— Goal of the exercise —
Format every line of text in the entries below as a JSON list of strings, with one string per line and no blank lines. Leave out the pictures.

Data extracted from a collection
+--

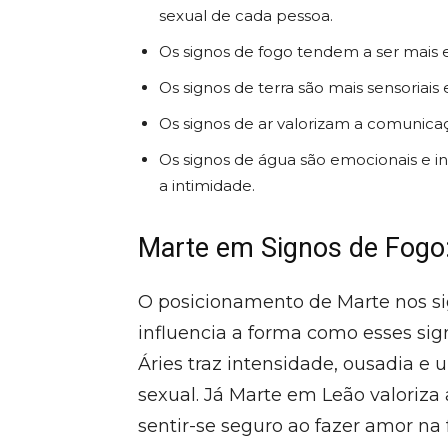
sexual de cada pessoa.
Os signos de fogo tendem a ser mais e
Os signos de terra são mais sensoriais e
Os signos de ar valorizam a comunicaç
Os signos de água são emocionais e i
a intimidade.
Marte em Signos de Fogo:
O posicionamento de Marte nos sign
influencia a forma como esses si
Áries traz intensidade, ousadia e
sexual. Já Marte em Leão valoriza
sentir-se seguro ao fazer amor na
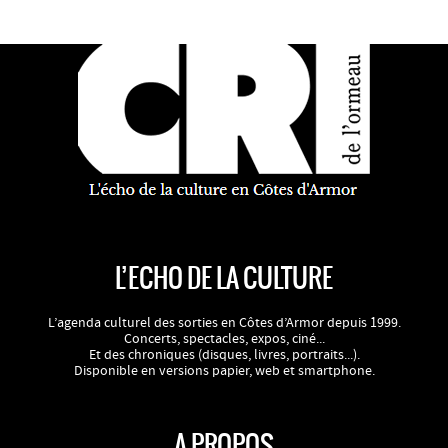
L’ECHO DE LA CULTURE
L’agenda culturel des sorties en Côtes d’Armor depuis 1999.
Concerts, spectacles, expos, ciné...
Et des chroniques (disques, livres, portraits...).
Disponible en versions papier, web et smartphone.
A PROPOS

+--

— Solution for this task —
[
  "sexual de cada pessoa.",
  "Os signos de fogo tendem a ser mais e",
  "Os signos de terra são mais sensoriais e",
  "Os signos de ar valorizam a comunicaç",
  "Os signos de água são emocionais e i",
  "a intimidade.",
  "Marte em Signos de Fogo:",
  "O posicionamento de Marte nos sign",
  "influencia a forma como esses si",
  "Áries traz intensidade, ousadia e",
  "sexual. Já Marte em Leão valoriza",
  "sentir-se seguro ao fazer amor na",
  "L’ECHO DE LA CULTURE",
  "L’agenda culturel des sorties en Côtes d’Armor depuis 1999.",
  "Concerts, spectacles, expos, ciné...",
  "Et des chroniques (disques, livres, portraits...).",
  "Disponible en versions papier, web et smartphone.",
  "A PROPOS"
]